Iriyise become the Aiyero ideal and Ofeyi’s search for her comes his pursuit of
it. In face of formidable hostile forces ofeyi relentlessly carries on his
search.
Meanwhile the Cartel lets
loose violence on a large scale but is resisted by the Alyero forces under the
leadership of the Dentist, the alter-ego of Ofeyi. During the course of his
search for Iriyise Ofeyi comes into contact with many dormant progressive
forces and enlists their support for the Aiyero cause. They include the Indian
doctor Ramath too. On the last leg of his search Ofeyi finds himself a prisoner
at Temoko where he also spots Iriyise. After winning over the prison keeper Suberu
to his ideal and with the help of his friends he manages to smuggle the
comatose Iriyise out of the prison.
Thus we find the
intellectual at the end of the novel not as a lonely individual struggling to
break the fetters of the oppressive system but armed with an ideal which has
been tested and found effective and supported by a faithful army of progressive
minded people. No evil force, however powerful, can now deter him from
revolutionizing African life on the lines of the Aiyero model.
Soyinka’s fictional
version of the Nigerian reality and the faith he reposes in the infinite
possibilities of the intellectuals for social regeneration through revolution
hark back to his personal experience. Like the ‘interpreters’ he himself
underwent the different stages of intellectual development. And during the
years before he wrote the second novel he actively participated in popular
movements through his ‘Third Force’ - an experience which parallels with
Ofeyi’s - for which he had to serve two excruciating prison terms.
Notes:
1 Whole Soyinka, “This Past Must Address Its Present”, Mainstream, No.16
(Jan. 1987), p.18.
2 Chinua Achebe, “The Writer and the Biafran Cause”, in his Morning Yet On
Creation Day (London: Heinemann, 1975), p.82.

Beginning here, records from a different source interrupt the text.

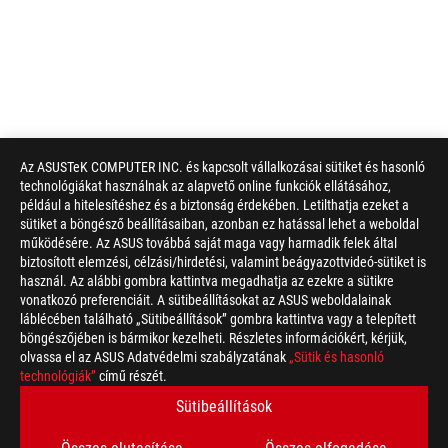
Az ASUSTeK COMPUTER INC. és kapcsolt vállalkozásai sütiket és hasonló
technológiákat használnak az alapvető online funkciók ellátásához,
például a hitelesítéshez és a biztonság érdekében. Letilthatja ezeket a
sütiket a böngésző beállításaiban, azonban ez hatással lehet a weboldal
működésére. Az ASUS továbbá saját maga vagy harmadik felek által
biztosított elemzési, célzási/hirdetési, valamint beágyazottvideó-sütiket is
használ. Az alábbi gombra kattintva megadhatja az ezekre a sütikre
vonatkozó preferenciáit. A sütibeállításokat az ASUS weboldalainak
láblécében található „Sütibeállítások” gombra kattintva vagy a telepített
böngészőjében is bármikor kezelheti. Részletes információkért, kérjük,
olvassa el az ASUS Adatvédelmi szabályzatának
„Sütik és hasonló
technológiák”
című részét.
Sütibeállítások
Disclaimer
A Federal Communications Commission és az Industry Canada á
lesznek forgalmazva. Kérjük, látogasson el az ASUS USA és az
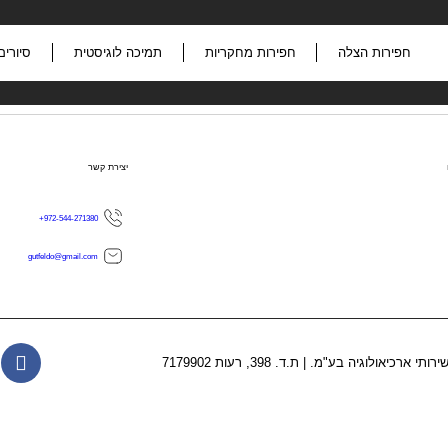
חפירות הצלה
חפירות מחקריות
תמיכה לוגיסטית
סיורים
יצירת קשר
972-544-271380+
gutfeldo@gmail.com
שירותי ארכיאולוגיה בע"מ.
|
ת.ד. 398, רעות 7179902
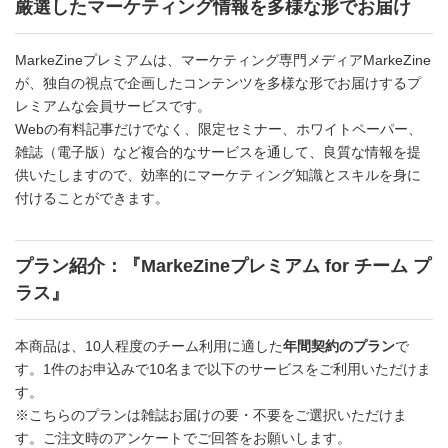
厳選したマーケティング情報を多様な形でお届け
MarkeZineプレミアムは、マーケティング専門メディアMarkeZine
が、独自の視点で企画したコンテンツを多様な形でお届けするプ
レミアムな会員サービスです。
Webの有料記事だけでなく、限定セミナー、ホワイトペーパー、
雑誌（電子版）など複合的なサービスを通して、良質な情報を提
供いたしますので、効率的にマーケティング知識とスキルを身に
付けることができます。
プラン紹介：『MarkeZineプレミアム for チーム プ
ラス』
本商品は、10人程度のチーム利用に適した
年間契約のプラン
で
す。1件のお申込みで10名まで以下のサービスをご利用いただけま
す。
※こちらのプランは雑誌お届けの要・不要をご選択いただけま
す。ご注文時のアンケートでご回答をお願いします。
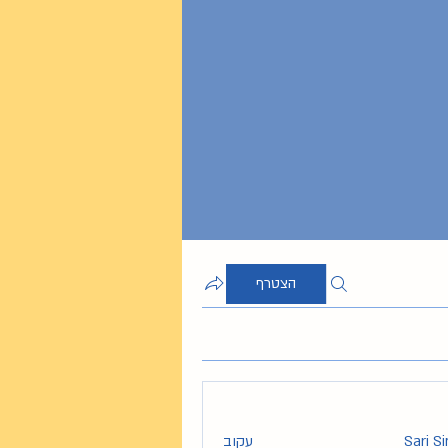
הצטרף
Sari S
עקוב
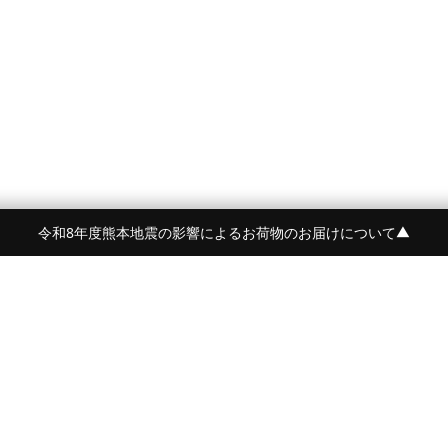
令和8年度熊本地震の影響によるお荷物のお届けについて
▼
令和8年度熊本地震の影響によるお荷物のお届けにつ
BRAND
CONTENTS
BEORMA
FEATURE
Crockett&Jones
NEWS
詳しく見る
PYRENEX
STYLE
BARBARIAN
AGEING
OWEN BARRY
JOURNAL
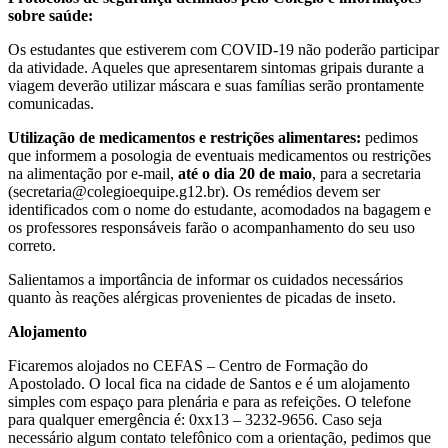
sobre saúde:
Os estudantes que estiverem com COVID-19 não poderão participar
da atividade. Aqueles que apresentarem sintomas gripais durante a
viagem deverão utilizar máscara e suas famílias serão prontamente
comunicadas.
Utilização de medicamentos e restrições alimentares:
pedimos
que informem a posologia de eventuais medicamentos ou restrições
na alimentação por e-mail,
até o dia 20 de maio
, para a secretaria
(secretaria@colegioequipe.g12.br). Os remédios devem ser
identificados com o nome do estudante, acomodados na bagagem e
os professores responsáveis farão o acompanhamento do seu uso
correto.
Salientamos a importância de informar os cuidados necessários
quanto às reações alérgicas provenientes de picadas de inseto.
Alojamento
Ficaremos alojados no CEFAS – Centro de Formação do
Apostolado. O local fica na cidade de Santos e é um alojamento
simples com espaço para plenária e para as refeições. O telefone
para qualquer emergência é: 0xx13 – 3232-9656.
Caso seja
necessário algum contato telefônico com a orientação, pedimos que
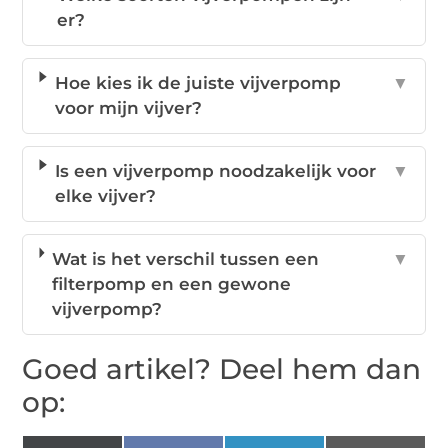
er?
Hoe kies ik de juiste vijverpomp
▼
voor mijn vijver?
Is een vijverpomp noodzakelijk voor
▼
elke vijver?
Wat is het verschil tussen een
▼
filterpomp en een gewone
vijverpomp?
Goed artikel? Deel hem dan
op:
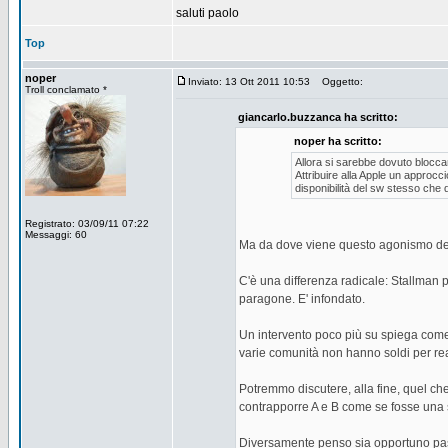
saluti paolo
Top
noper
Inviato: 13 Ott 2011 10:53
Oggetto:
Troll conclamato *
giancarlo.buzzanca ha scritto:
noper ha scritto:
Allora si sarebbe dovuto bloccar
Attribuire alla Apple un approcc
disponibilità del sw stesso che d
Registrato: 03/09/11 07:22
Messaggi: 60
Ma da dove viene questo agonismo dell
C'è una differenza radicale: Stallman p
paragone. E' infondato.
Un intervento poco più su spiega come 
varie comunità non hanno soldi per re
Potremmo discutere, alla fine, quel che
contrapporre A e B come se fosse una s
Diversamente penso sia opportuno passa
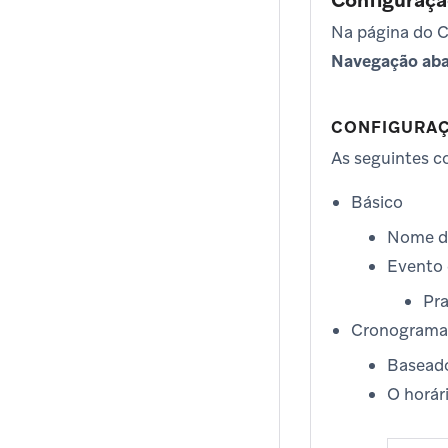
Configuraç
Na página do C
Navegação ab
CONFIGURA
As seguintes c
Básico
Nome d
Evento 
Pra
Cronograma 
Baseado
O horár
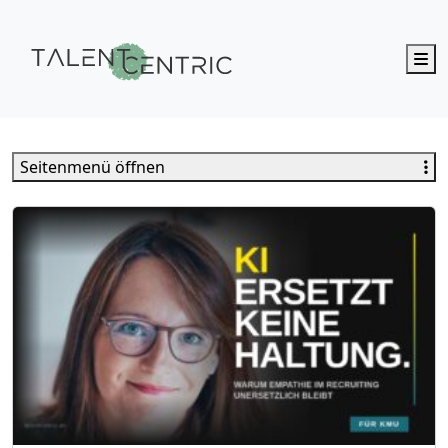
M
Talent Centric
Seitenmenü öffnen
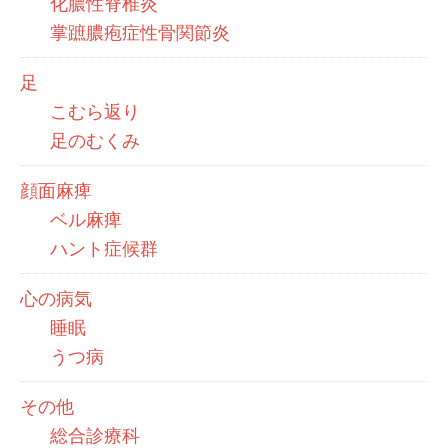
化膿性脊椎炎
掌蹠膿疱症性骨関節炎
足
こむら返り
足のむくみ
顔面麻痺
ベル麻痺
ハント症候群
心の病気
睡眠
うつ病
その他
総合診療科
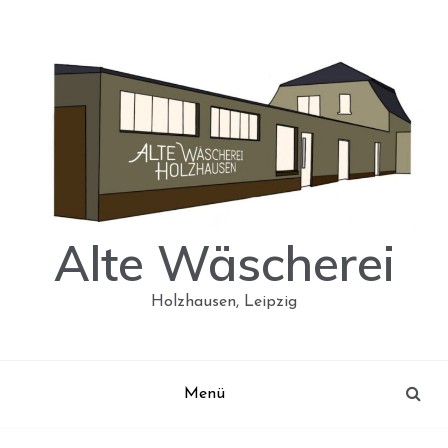
Skip
to
content
Alte Wäscherei
Holzhausen, Leipzig
Menü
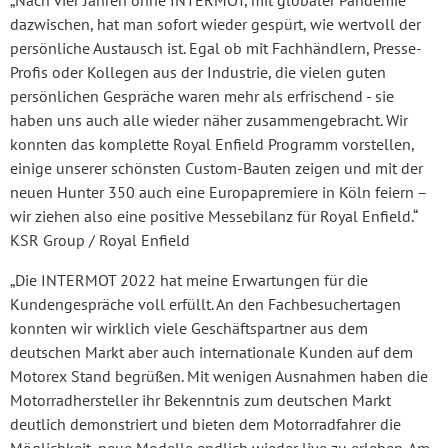
dazwischen, hat man sofort wieder gespürt, wie wertvoll der
persönliche Austausch ist. Egal ob mit Fachhändlern, Presse-
Profis oder Kollegen aus der Industrie, die vielen guten
persönlichen Gespräche waren mehr als erfrischend - sie
haben uns auch alle wieder näher zusammengebracht. Wir
konnten das komplette Royal Enfield Programm vorstellen,
einige unserer schönsten Custom-Bauten zeigen und mit der
neuen Hunter 350 auch eine Europapremiere in Köln feiern –
wir ziehen also eine positive Messebilanz für Royal Enfield.“
KSR Group / Royal Enfield
„Die INTERMOT 2022 hat meine Erwartungen für die
Kundengespräche voll erfüllt. An den Fachbesuchertagen
konnten wir wirklich viele Geschäftspartner aus dem
deutschen Markt aber auch internationale Kunden auf dem
Motorex Stand begrüßen. Mit wenigen Ausnahmen haben die
Motorradhersteller ihr Bekenntnis zum deutschen Markt
deutlich demonstriert und bieten dem Motorradfahrer die
Möglichkeit, neue Modelle endlich wieder live zu erleben. Am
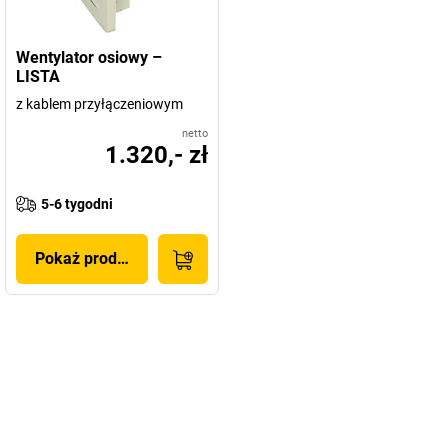
Wentylator osiowy –
LISTA
z kablem przyłączeniowym
netto
1.320,- zł
5-6 tygodni
Pokaż produkt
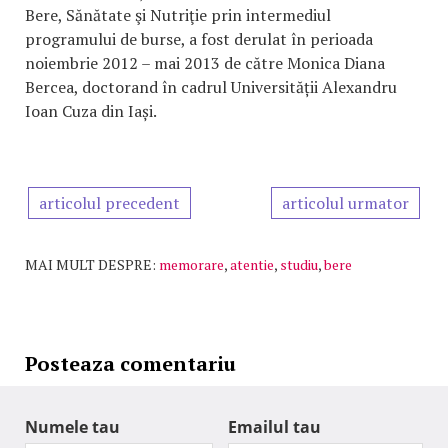
Bere, Sănătate şi Nutriţie prin intermediul
programului de burse, a fost derulat în perioada
noiembrie 2012 – mai 2013 de către Monica Diana
Bercea, doctorand în cadrul Universității Alexandru
Ioan Cuza din Iași.
articolul precedent
articolul urmator
MAI MULT DESPRE:
memorare
,
atentie
,
studiu
,
bere
Posteaza comentariu
Numele tau
Emailul tau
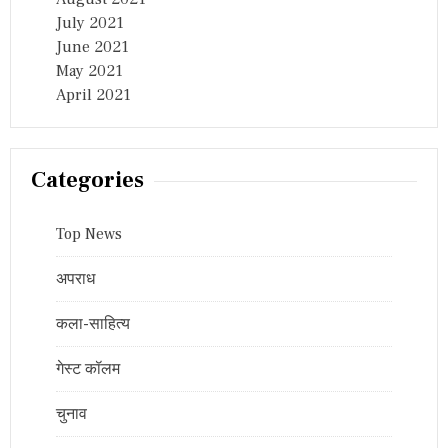
July 2021
June 2021
May 2021
April 2021
Categories
Top News
अपराध
कला-साहित्य
गेस्ट कॉलम
चुनाव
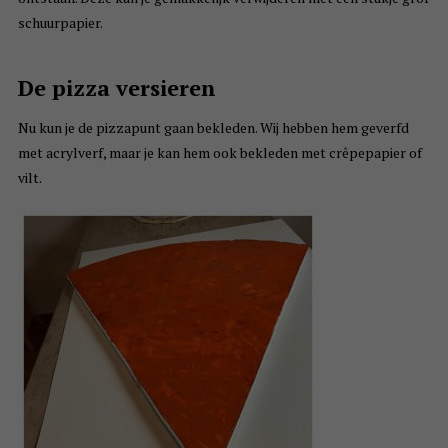
schuurpapier.
De pizza versieren
Nu kun je de pizzapunt gaan bekleden. Wij hebben hem geverfd
met acrylverf, maar je kan hem ook bekleden met crêpepapier of
vilt.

3 Wole Soyinka, Op.cit., p.19.
4 Ibid.
5 Frantz Fanon, The Wretched of the Earth (Harmondsworth: Penguin,
1982), p.179.
6 Wole Soyinka, The Interpreters (London: Heinemann, 1970), p.14.
7 Gerald Moore, Wole Soyinka (London: Evens Brother Ltd., 1971), p.
80.
8 Wole Soyinka, Season of Anomy (London: Thomas Nelson, 1980), p. 9.
9 Juliet okonkwo, “The Essential Unity of Soyinka’s The Interpreters and
Season of Anomy’, African Literature Today, No.11 (1980), p. 118.